◆ Work task: When you reach the line that contains "Перед оформлением заказа" in the data below, copy it and every line after it exactly, adding nothing.

»»

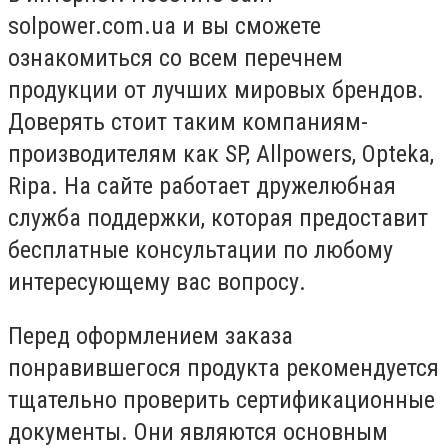
solpower.com.ua и вы сможете
ознакомиться со всем перечнем
продукции от лучших мировых брендов.
Доверять стоит таким компаниям-
производителям как SP, Allpowers, Opteka,
Ripa. На сайте работает дружелюбная
служба поддержки, которая предоставит
бесплатные консультации по любому
интересующему вас вопросу.
Перед оформлением заказа
понравившегося продукта рекомендуется
тщательно проверить сертификационные
документы. Они являются основным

««

◆ Task response:
Перед оформлением заказа
понравившегося продукта рекомендуется
тщательно проверить сертификационные
документы. Они являются основным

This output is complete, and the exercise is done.